E quanto mais nos alegrarmos nEle, mais Ele será glorificado em nós. Bendito seja o nome do Senhor!

1 COMENTÁRIO

  1. Poxa!
    Parabéns! Poucos mencionam em suas mensagens as alegrias desse simples “fenômeno” que chamamos de vida.
    Hoje as pessoas vêem importâncias em ternos, gravatas, cursos de teologia, se assentar no púlpitos das igrejas, igrejas enormes com valores assombrosamente altos, ser submisso ao pastorsão da igreja pra vê se descola um cargo, subir no altar e fazer um discurso que mexe com os sentimentos das pessoas enchendo os olhos delas de lágrimas, vender livros e mais livros teológicos ou cd’s e mais cd’s para ficar o gospel famosão… Enfim, isso tudo está nos corações dos religiosos sendo que tudo isso é doutrina de homem – Falando o português claro: alimentar o ego do homem.

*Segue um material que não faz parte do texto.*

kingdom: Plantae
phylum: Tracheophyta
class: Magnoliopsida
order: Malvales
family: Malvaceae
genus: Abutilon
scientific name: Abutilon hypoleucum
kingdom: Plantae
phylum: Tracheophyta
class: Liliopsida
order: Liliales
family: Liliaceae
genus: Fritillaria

    Mas poucos dão importâncias as alegrias da vida, em sua simplicidade, que Deus nos concedeu pela sua Graça:
    Alegria do casamento, Festas e comemorações, Passeio com a família, amizades, praias, conhecer novas pessoas, momentos íntimos entre você e o seu cônjuge… Hoje parece que tudo o que Deus criou é pecado e tudo que o homem criou, dizendo ser para Deus, é santo.
    Ainda bem que o meu Deus não precisa de nada da minhas mãos, pelo contrário, Ele é quem zela por mim.

    Parabéns pelo texto, Daniel Simoncelos.